Notwithstanding big pharma’s 2011 performance, FDA is preparing for an increased role for new and boutique firms. “The new drug research and development paradigm is shifting rapidly from traditional big pharma to venture capital backed small companies,” Jenkins said at Elsevier Business Intelligence’s FDA/CMS Summit in December. Planning for PDUFA V aims to address some of the areas of strain between the agency and small companies bringing their first drug to market through new communication mechanisms (Also see "Emerging Sponsors And FDA: Will Better Communication Under PDUFA V Ease Inherent Tensions?" - Pink Sheet, 2 Jan, 2012.).

In 2011, emerging sponsors accounted for one-third of NMEs approved. Small specialty firms that already had drugs on the market, like Forest Laboratories Inc., EUSA Pharma, and CSL Behring, bring the share of NME/NBEs involving a small firm to over half (some, like Human Genome Sciences Inc., worked with a big pharma partner).

Consistent Performance & Consistent Flexibility

FDA could not have posted a good year for new drug approvals without plentiful applications based on well-constructed clinical programs – an aspect in the hands of industry. But the agency can also make its own luck. The case studies of drug approvals published each month by Pharmaceutical Approvals Monthly suggest that the agency will show great creativity and flexibility in analyzing and acquiring data for new products that address unmet medical needs (Also see "FDA’s Regulatory Flexibility On Display In Review Of Innovative Agents" - Pink Sheet, 1 Dec, 2011.).

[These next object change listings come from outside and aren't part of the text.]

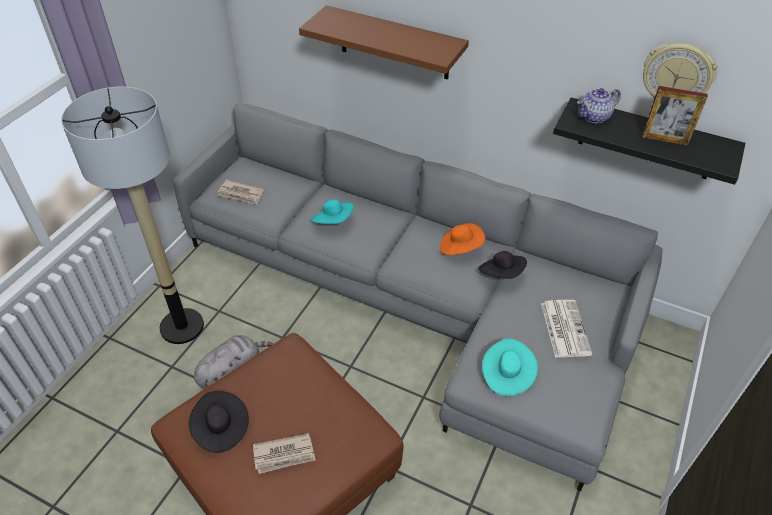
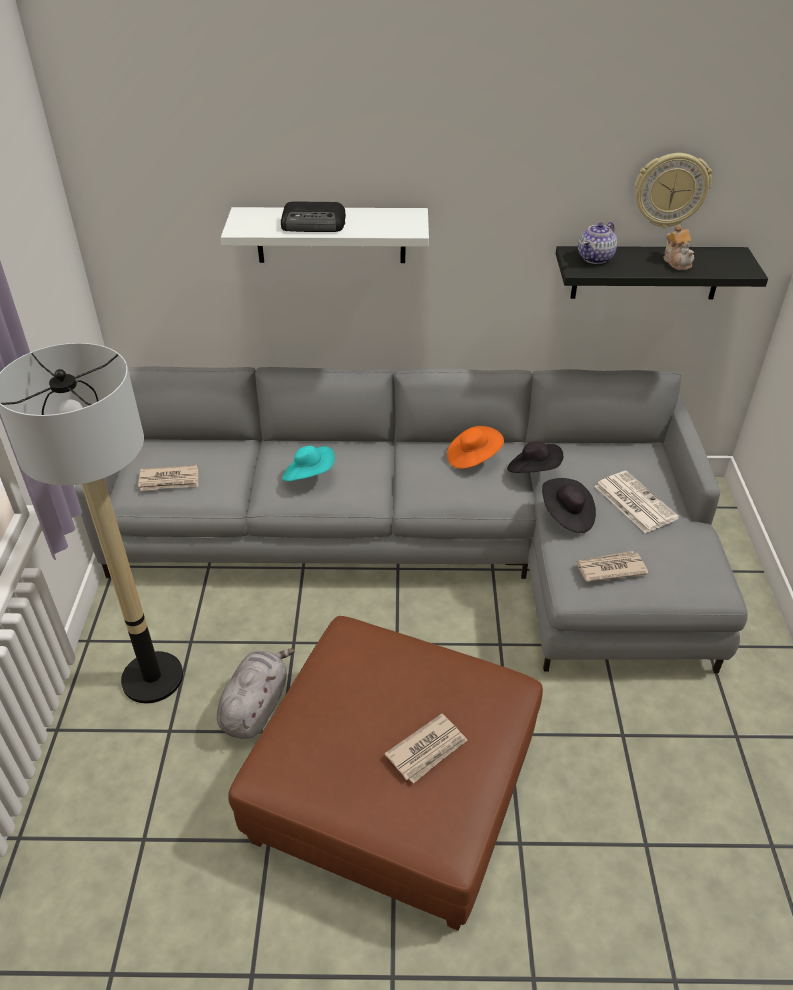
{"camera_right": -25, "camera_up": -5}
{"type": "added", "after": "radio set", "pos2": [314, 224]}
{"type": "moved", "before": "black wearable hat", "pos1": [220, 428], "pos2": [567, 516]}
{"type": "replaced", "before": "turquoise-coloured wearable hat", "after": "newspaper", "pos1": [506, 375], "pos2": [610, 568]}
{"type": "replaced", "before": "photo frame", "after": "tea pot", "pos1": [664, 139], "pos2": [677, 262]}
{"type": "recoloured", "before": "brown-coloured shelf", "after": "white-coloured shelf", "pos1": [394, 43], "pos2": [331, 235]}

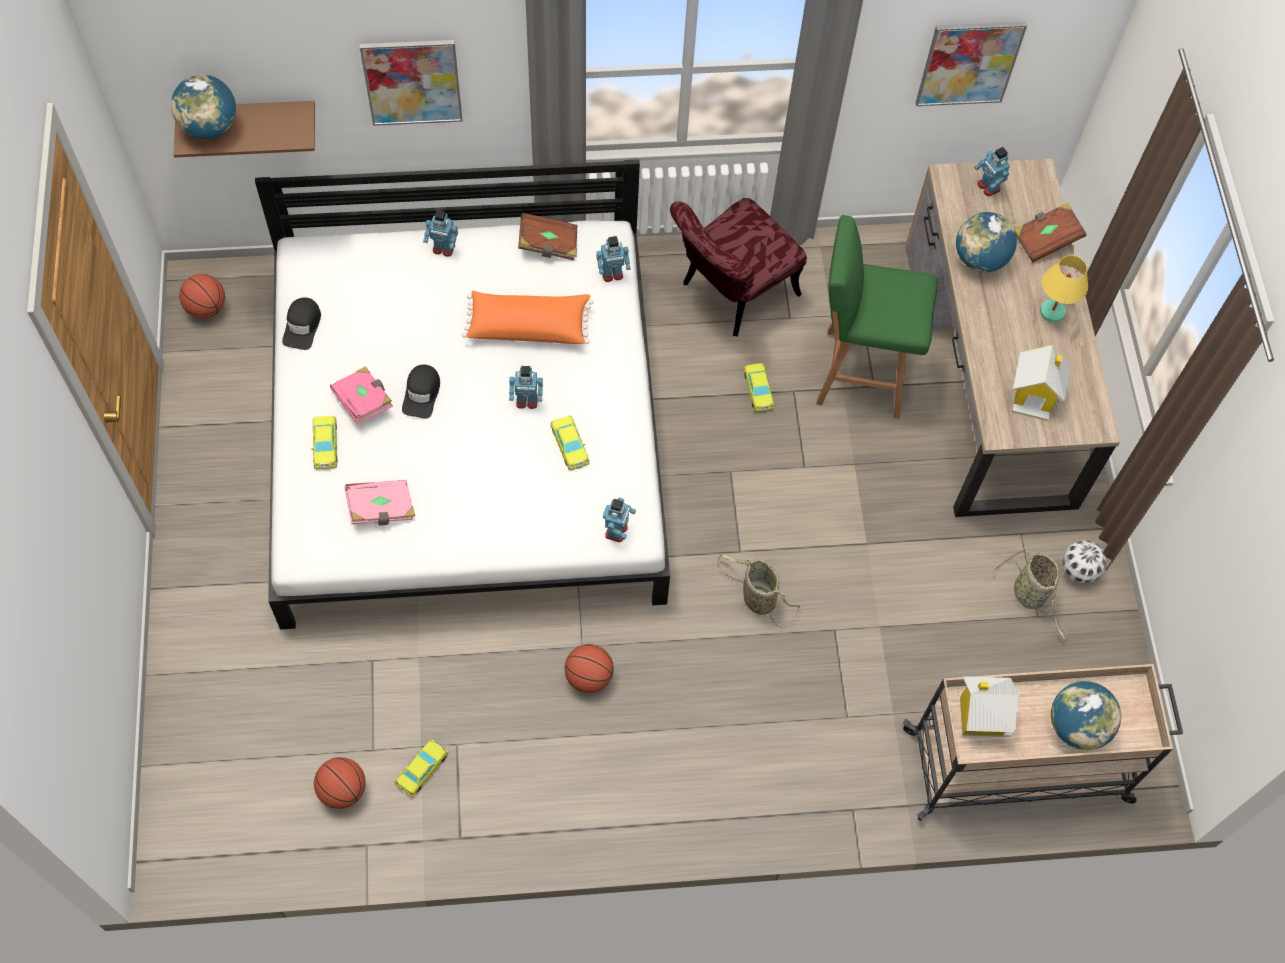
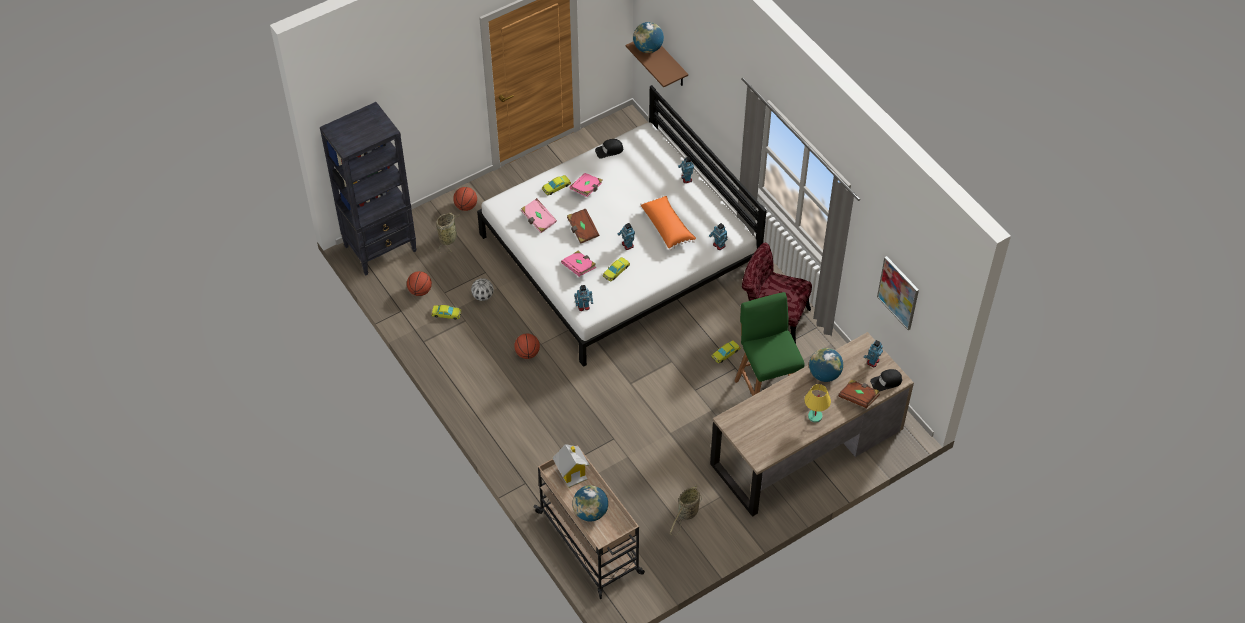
{"camera_right": 65, "camera_up": -10}
{"type": "removed", "before": "wall art", "pos1": [412, 81]}
{"type": "removed", "before": "model house", "pos1": [1034, 395]}
{"type": "added", "after": "black shelving unit", "pos2": [381, 248]}
{"type": "added", "after": "pink book", "pos2": [579, 267]}
{"type": "moved", "before": "ball for basketball", "pos1": [206, 308], "pos2": [466, 206]}
{"type": "moved", "before": "black baseball cap", "pos1": [422, 394], "pos2": [886, 382]}
{"type": "moved", "before": "brown-coloured book", "pos1": [548, 245], "pos2": [582, 230]}
{"type": "moved", "before": "storage basket", "pos1": [756, 598], "pos2": [448, 238]}
{"type": "moved", "before": "football", "pos1": [1079, 571], "pos2": [483, 296]}

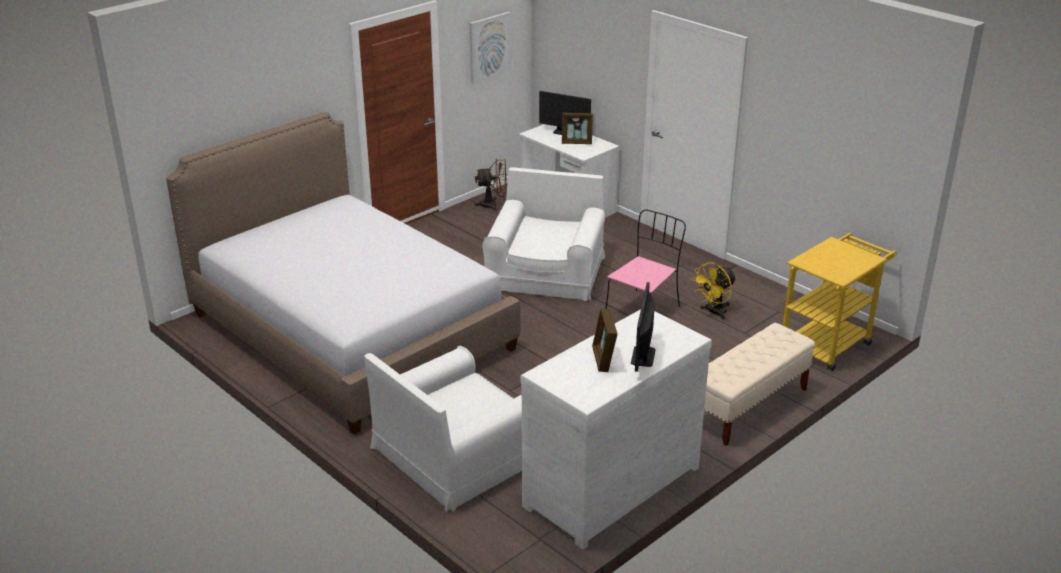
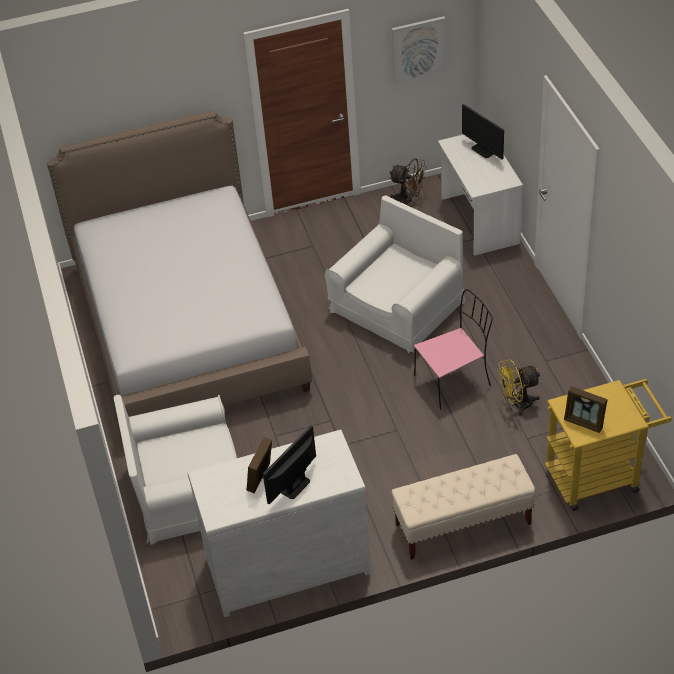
{"camera_right": 30, "camera_up": 15}
{"type": "moved", "before": "photo frame", "pos1": [577, 142], "pos2": [584, 422]}

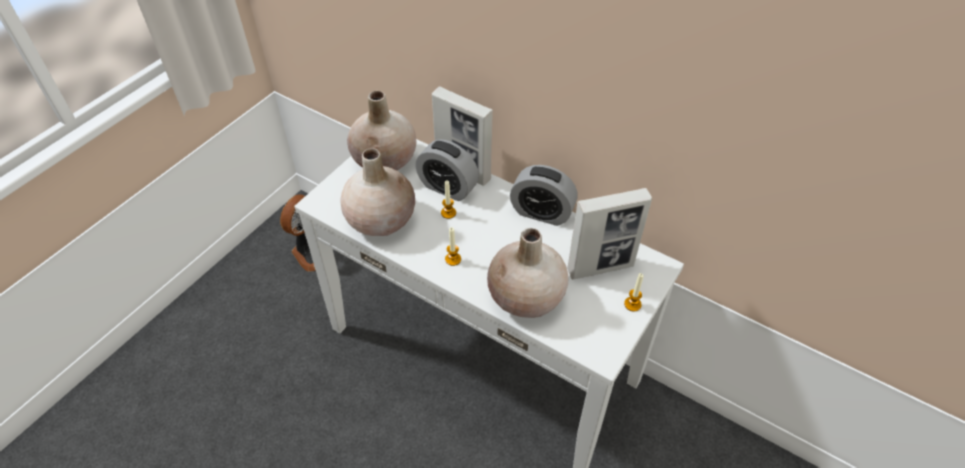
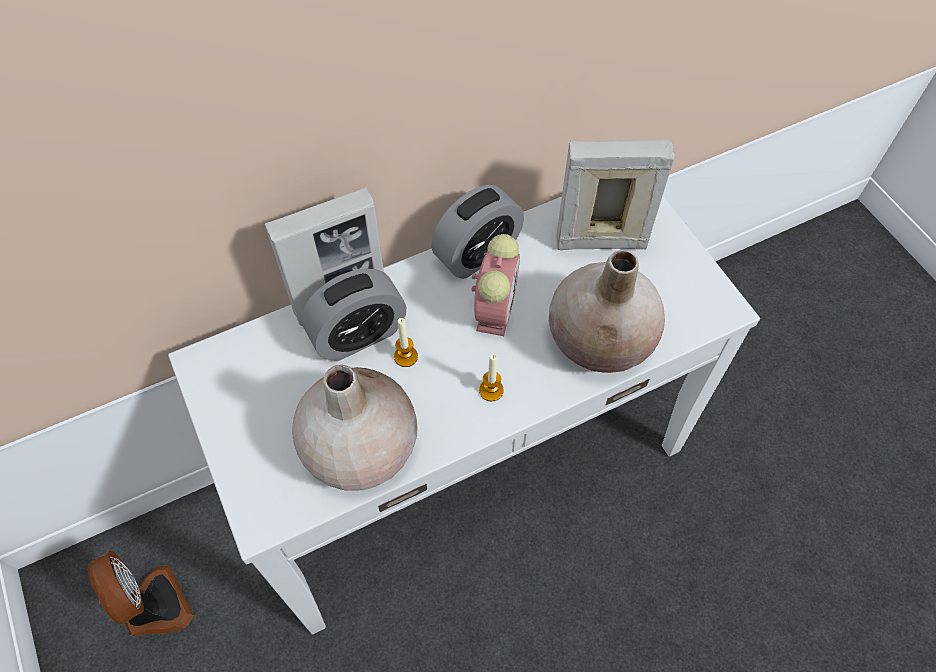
{"camera_right": -60, "camera_up": 10}
{"type": "removed", "before": "beige-coloured vase", "pos1": [385, 161]}
{"type": "removed", "before": "wax candle", "pos1": [632, 304]}
{"type": "added", "after": "bedside clock", "pos2": [495, 308]}
{"type": "turned", "before": "photo frame", "pos1": [600, 267], "pos2": [600, 242], "turn": -105}

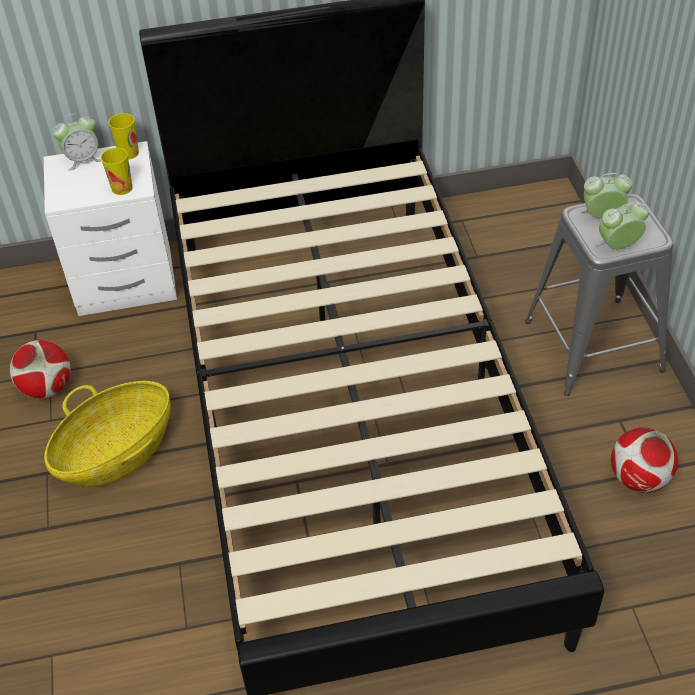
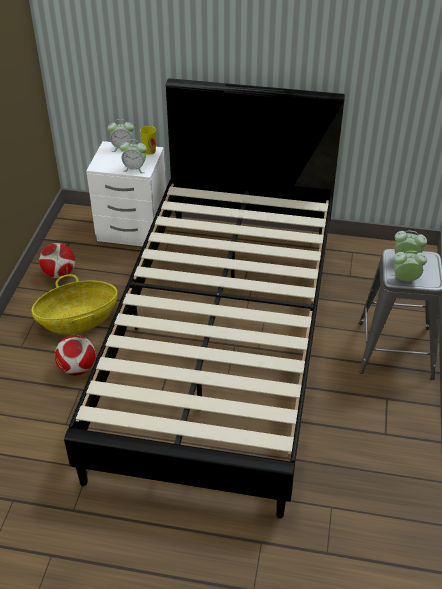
{"camera_right": 20, "camera_up": -5}
{"type": "moved", "before": "football", "pos1": [638, 478], "pos2": [77, 368]}
{"type": "replaced", "before": "cup", "after": "bedside clock", "pos1": [122, 188], "pos2": [134, 168]}

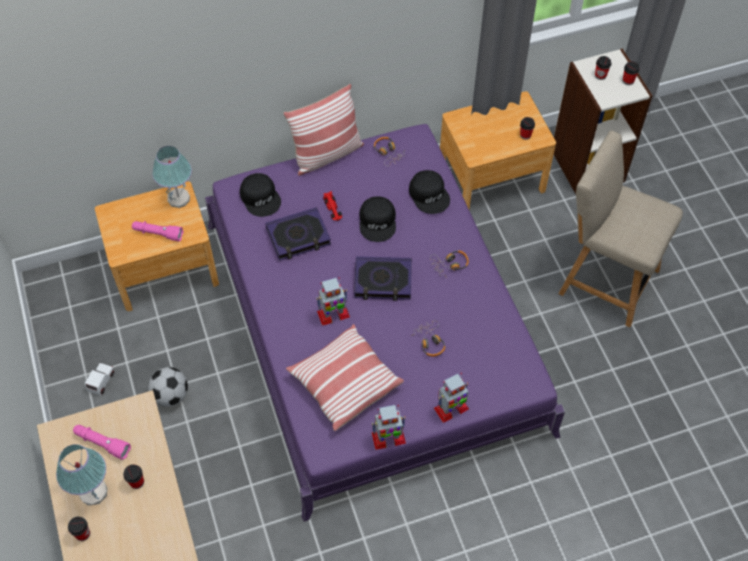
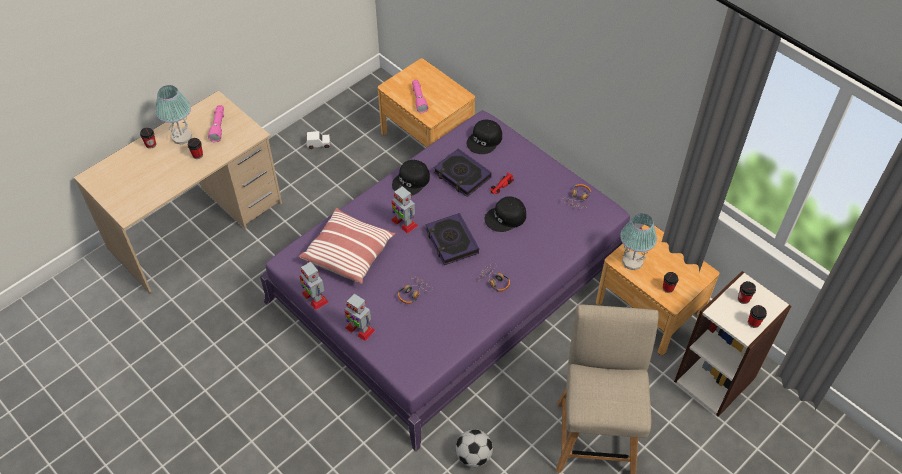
{"camera_right": 65, "camera_up": -5}
{"type": "removed", "before": "throw pillow", "pos1": [327, 154]}
{"type": "moved", "before": "football", "pos1": [171, 395], "pos2": [474, 456]}
{"type": "moved", "before": "lamp for a table", "pos1": [178, 199], "pos2": [632, 261]}
{"type": "moved", "before": "black baseball cap", "pos1": [429, 194], "pos2": [411, 181]}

The reforms of the FDA Modernization Act necessitated a learning curve for review staff, which Jenkins accommodated by temporarily relaxing expectations. But with expectations for review performance back in force for two full years now, the agency has posted two years of consistently solid performance on the variables that it has a greater degree of control over, particularly on-time reviews and first-cycle approvals.

As the agency heads into PDUFA reauthorization, FDA’s review success will be a powerful argument that the agency knows what it is doing. Just look at the numbers.